Che in tempo di pace, in Italia, crolli un ponte così importante è un fatto impensabile e nella sua tragedia assomiglia a un episodio di guerra o a un atto terroristico. Possiamo accettare che un terremoto ci possa colpire all’improvviso perché è un evento naturale. Non possiamo accettare che un ponte fatto dall’uomo venga giù in un mattino di pioggia, la vigilia di Ferragosto. Con i duecento metri di asfalto e di cemento e i tanti, troppi automobilisti precipitati nel vuoto come in un film catastrofico americano, è crollato un’intera organizzazione di città, un sistema viario fondamentale che teneva uniti 600mila abitanti distribuiti lungo venti chilometri e consentiva il passaggio di merci e persone da una parte all’altra dell’Italia, dalla Francia e dalla Spagna.

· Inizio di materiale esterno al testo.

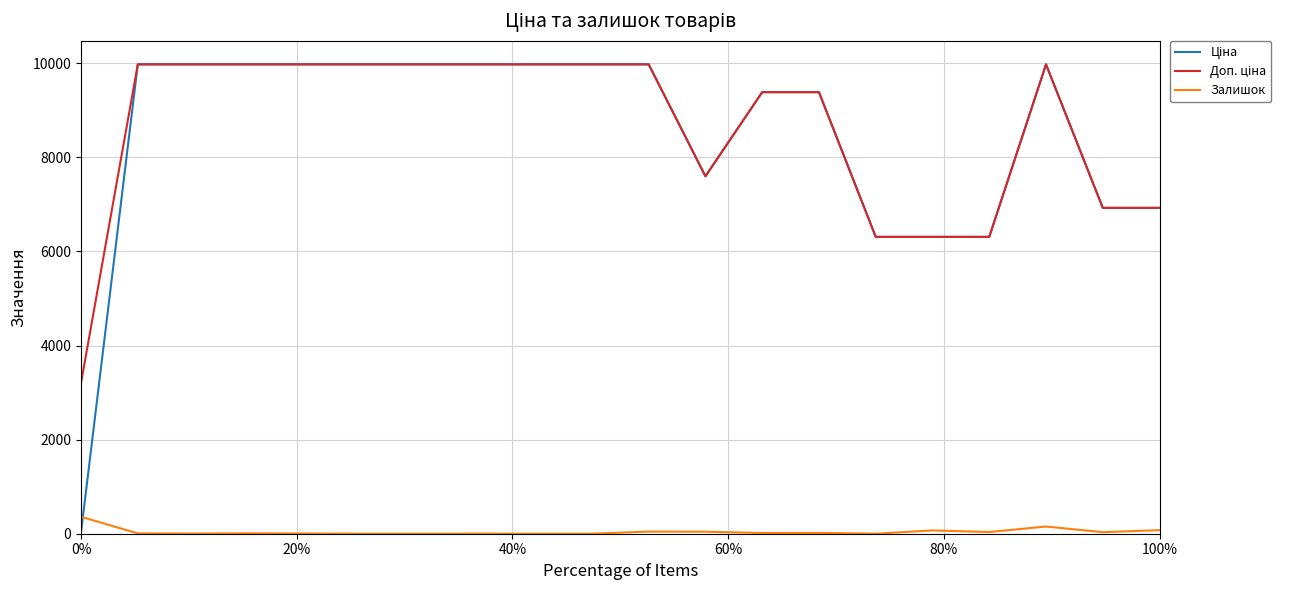

What is the greatest value displayed?

9975.0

In gioco non è solo il destino di Genova, il quinto capoluogo più importante italiano e primo porto nel mediterraneo, è l’idea stessa di comunità che, ferita e vinta dal dolore, ora deve ritrovare fiducia nelle proprie capacità progettuali, e reagire.

Troppi i ponti crollati anche recentemente (cinque negli ultimi cinque anni) per non pensare che non si tratta di casi ma di un intero sistema che non è stato costruito e manutenuto in modo efficiente. Se le strade crollano, lo Stato non ha più nessuna credibilità presso i cittadini e in un momento come questo in cui c’è già un grave scollamento tra società e classe politica, ciò può essere devastante per la tenuta democratica del paese.

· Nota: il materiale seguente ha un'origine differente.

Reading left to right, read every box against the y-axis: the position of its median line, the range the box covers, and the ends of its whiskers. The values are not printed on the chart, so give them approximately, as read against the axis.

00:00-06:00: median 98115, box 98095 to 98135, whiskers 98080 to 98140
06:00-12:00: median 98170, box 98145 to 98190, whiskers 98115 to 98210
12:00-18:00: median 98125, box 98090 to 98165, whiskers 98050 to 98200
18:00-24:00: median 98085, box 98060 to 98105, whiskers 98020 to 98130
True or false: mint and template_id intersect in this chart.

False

Questo governo e altri che seguiranno devono garantire un investimento nel tempo eccezionale, con il sostegno dell’Europa, per mettere in sicurezza un territorio già martoriato da speculazione edilizia, abusivismi, alluvioni, terremoti, incendi. Un progetto nazionale di ampia portata che potrebbe costituire un eccezionale volano economico, con ricadute molto positive anche sull’occupazione. Un’occasione straordinaria per tutta la classe politica, soprattutto adesso, potendo contare su un sentimento diffuso di comunione, nel dolore. La città che conosciamo, così ferita, fragile, minacciata da una collina arida e incombente e un mare profondo e non facile, esposta a forti perturbazioni (Genova è una delle città più piovose d’Italia), costruita male con insediamenti industriali a rischio (le raffinerie di petrolio con condutture passanti in mare e vicino alle abitazioni e alle strade, causa di incidenti anche drammatici, orientarono la crescita economica della città negli anni Sessanta), può essere oggi ripensata in ragione di uno sviluppo, peraltro già in parte avviato, più sostenibile, a partire dal suo sistema viario.

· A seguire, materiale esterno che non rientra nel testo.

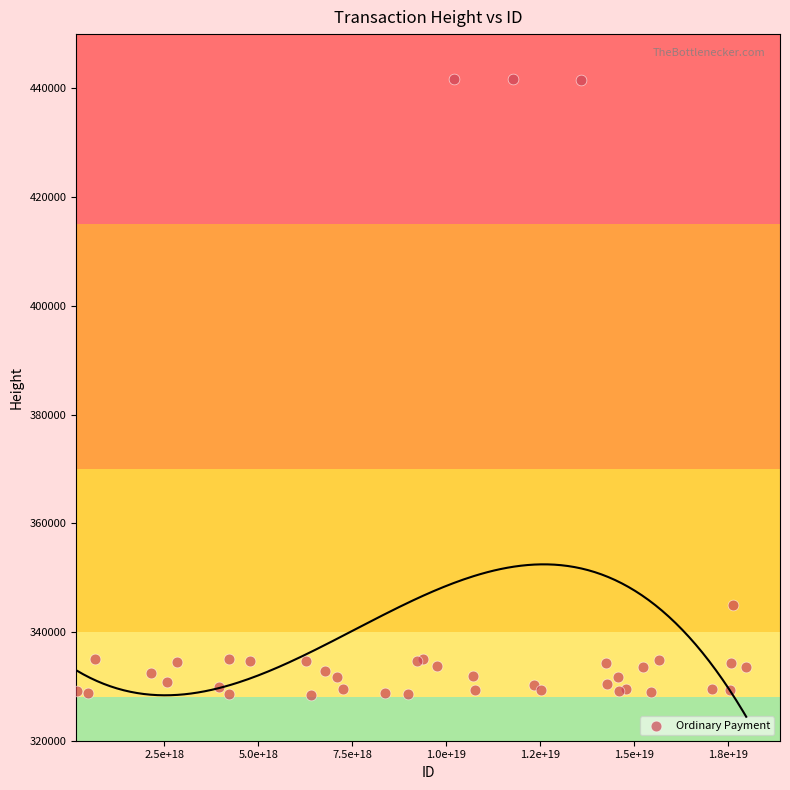

What Y value in the scatter plot is closest to 385079?

345005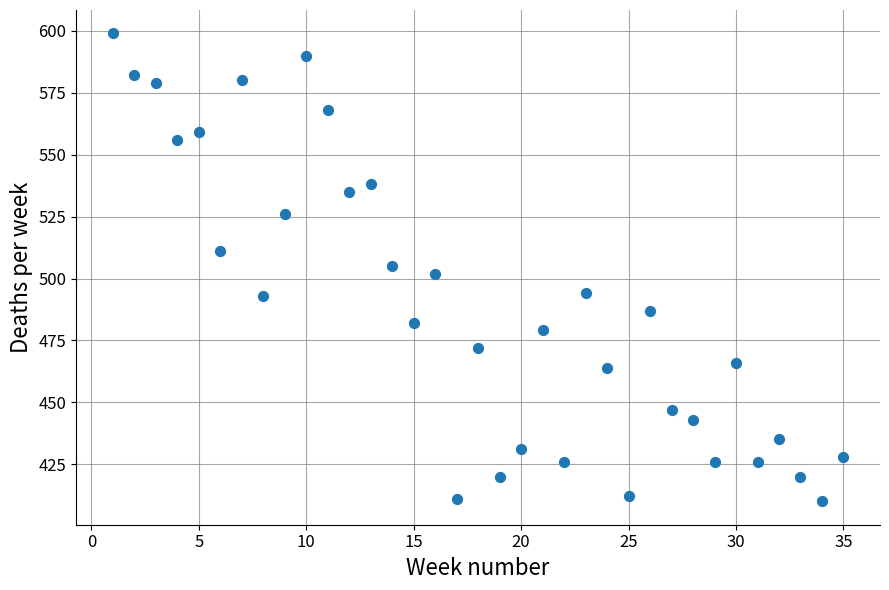

What is the range of X values (max minus min)?

34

La città ha bisogno non solo di una legge speciale invocata dal presidente della regione Toti per affrontare l’emergenza, ma anche di una nuova pianificazione urbanistica, industriale e infrastrutturale. Si provi allora a costituire un gruppo di lavoro che traguardi un’idea di città per i prossimi decenni, avendo ben in mente gli obiettivi stabiliti dall’Onu nella conferenza di Parigi del 2015, che vincolano tutti i paesi occidentali a ripensare l’attuale modello economico per una riconversione da attuare già entro il 2030. Una sfida che possiamo cogliere a partire da questa immane tragedia per lanciare da Genova un nuovo ponte verso un futuro più sostenibile e sicuro.